Eigenlijk ben ik een te vroeg komer. Die desnoods wat rondjes gaat rijden om degene met wie ze een afspraak heeft niet te overvallen.
Je hebt ook op het nippertje komers. Die wanneer je net zit te denken: waar blijft-ie nou hijgend de deur van het etablissement openwerpen en een heel verhaal beginnen over waarom ze het nét (maar ook: bijna net *niet) hebben gered.
En je hebt de te laat komers.
Die gewoon te laat van huis gaan, niet de moeite nemen dat even te melden en een half uur, een uur later dan afgesproken (jij zit tóch thuis en waarom zou je eigenlijk ergens heen moeten?) aan komen zetten.
Met een ‘sorry dat ik te laat ben maar…’ waarop jij moet zeggen ‘niet erg, hoor’.

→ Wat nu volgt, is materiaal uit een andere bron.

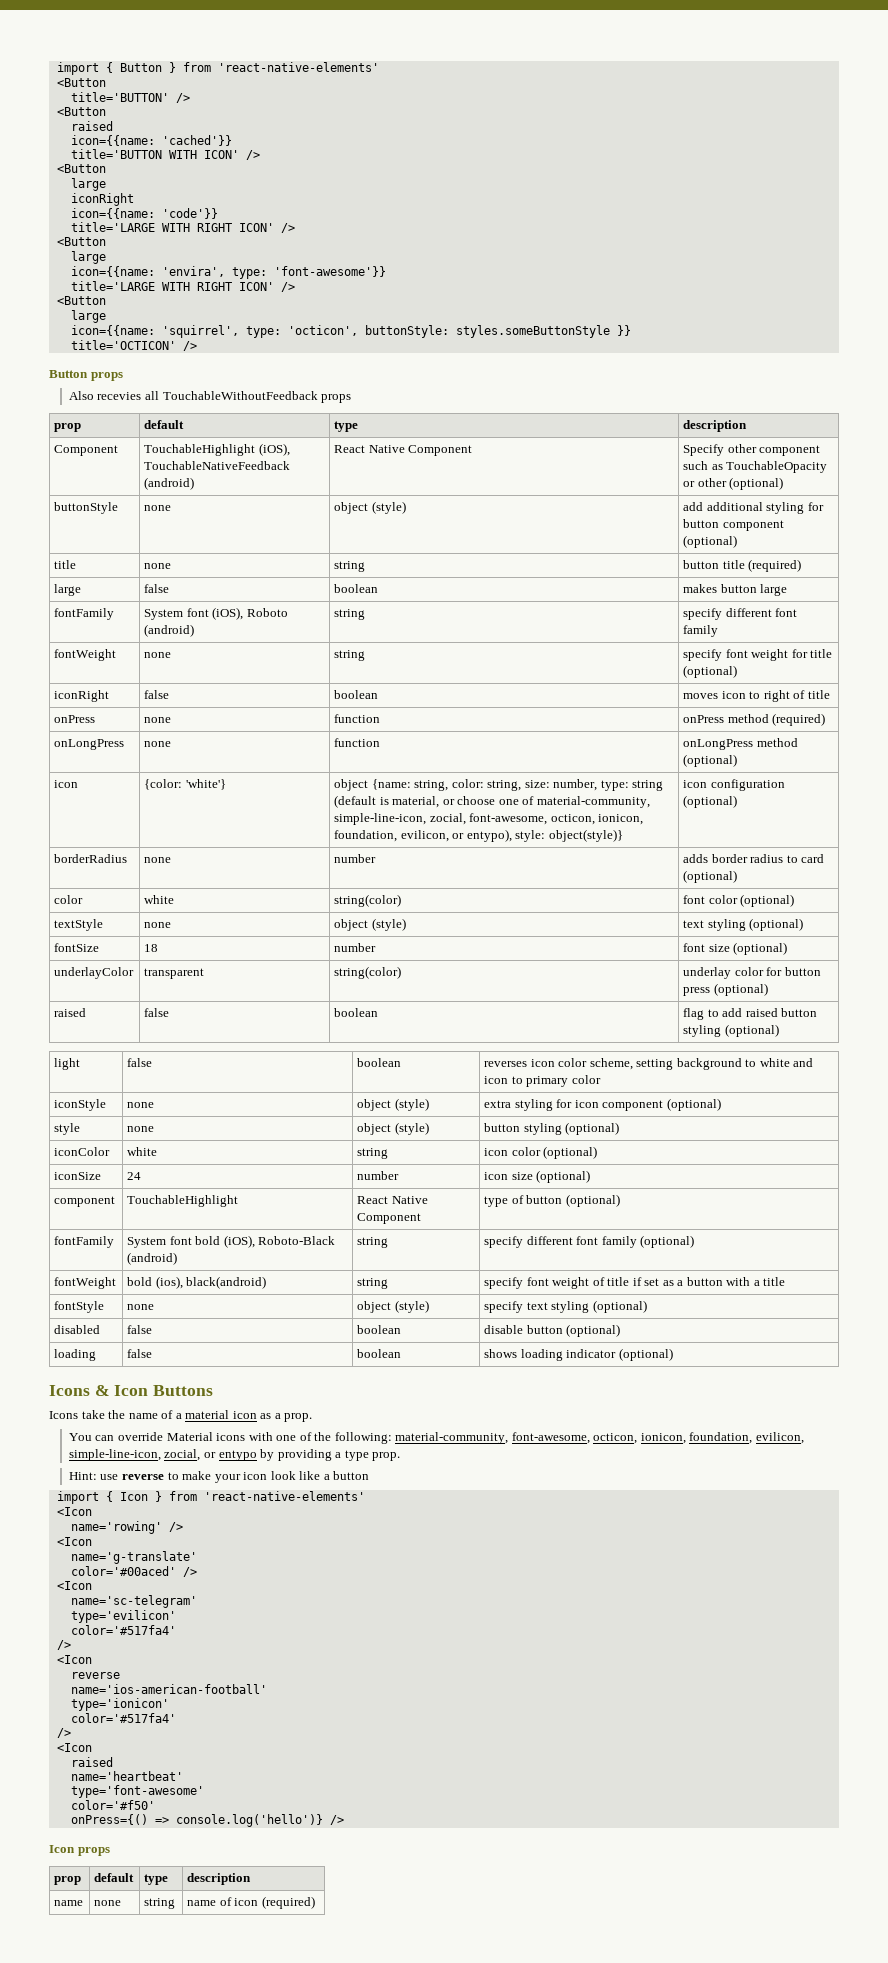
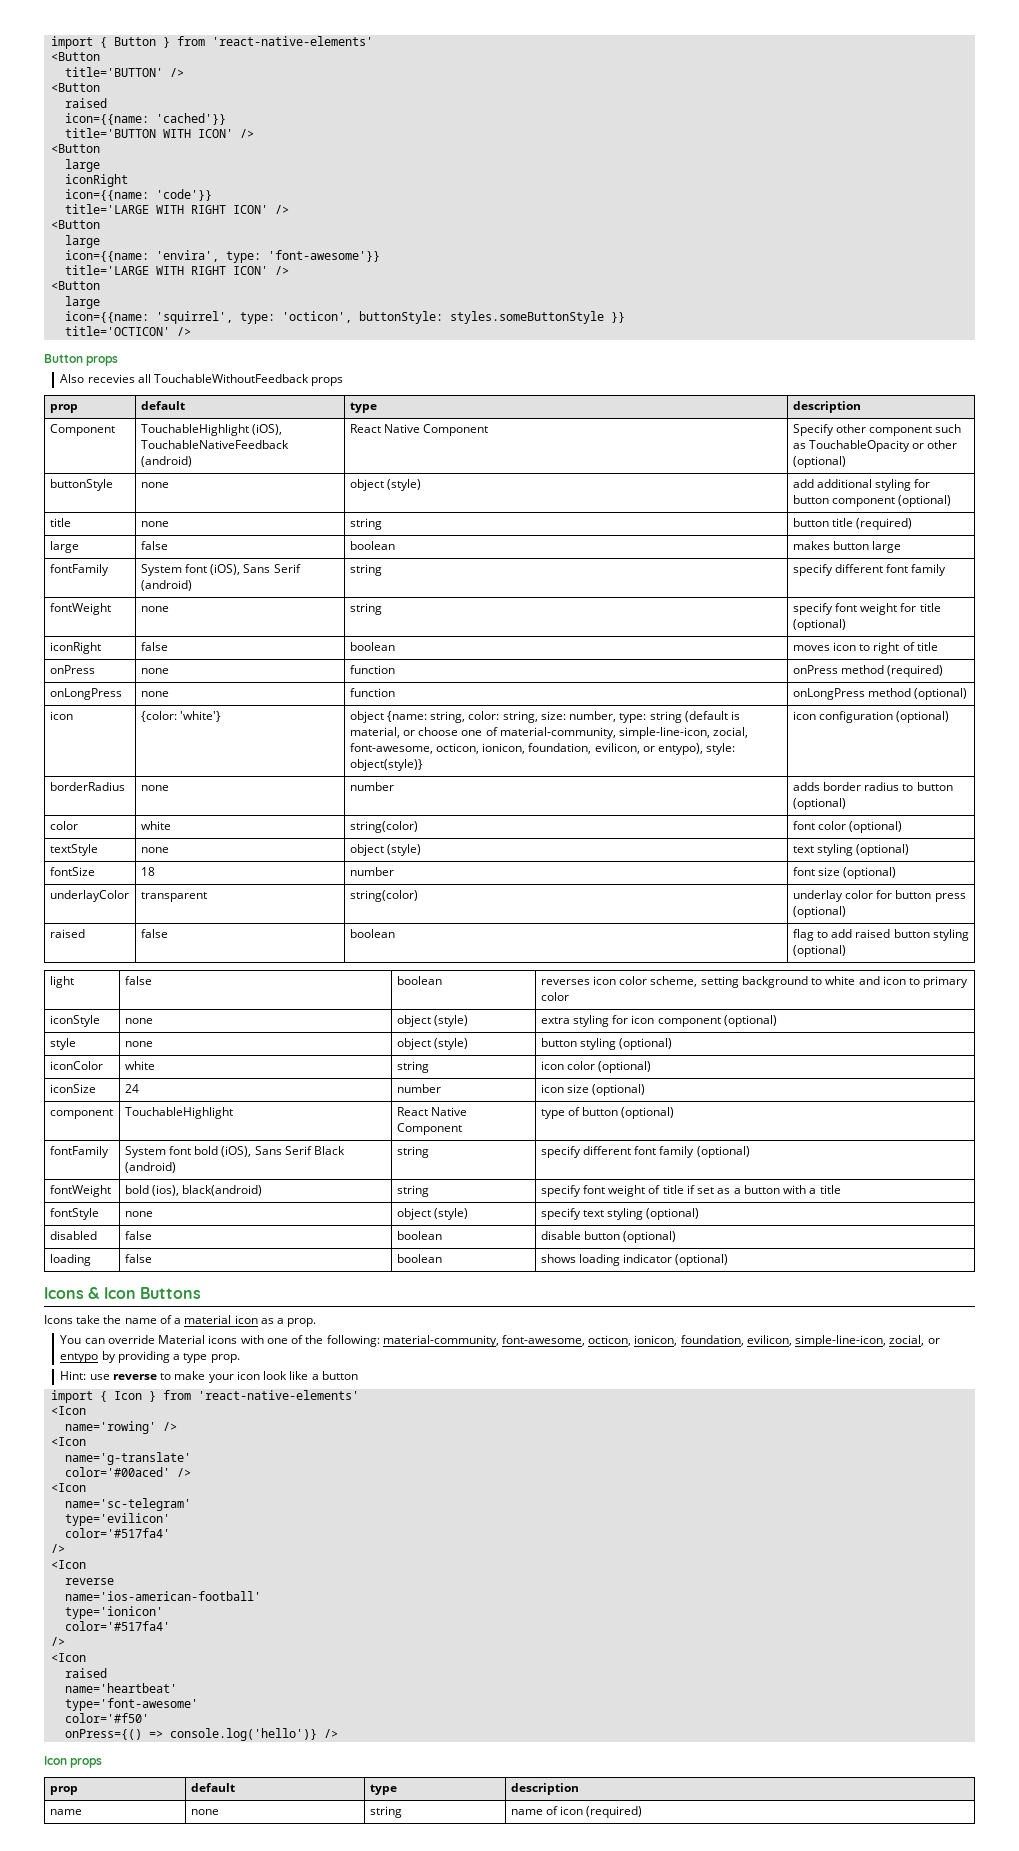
[246,608,288,617] Roboto -> [243,564,301,573] Sans Serif
[801,854,825,863] card -> [916,782,953,791] button
[258,1236,336,1245] Roboto-Black -> [254,1146,346,1155] Sans Serif Black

Omdat dat sociaal gewenst gedrag is. Omdat je anders een trut bent.
Op tijd komers en te laat komers vormen geen goede combinatie.
Ze zouden elkaar moeten mijden.
Renesmurf zegt
Mijn broer en zus komen altijd te laat, ze vertrekken op het moment dat ze het zeker niet meer halen.
Ik ben altijd veel te vroeg, maar ik mag graag de plaats van bestemming wat verkennen altijd.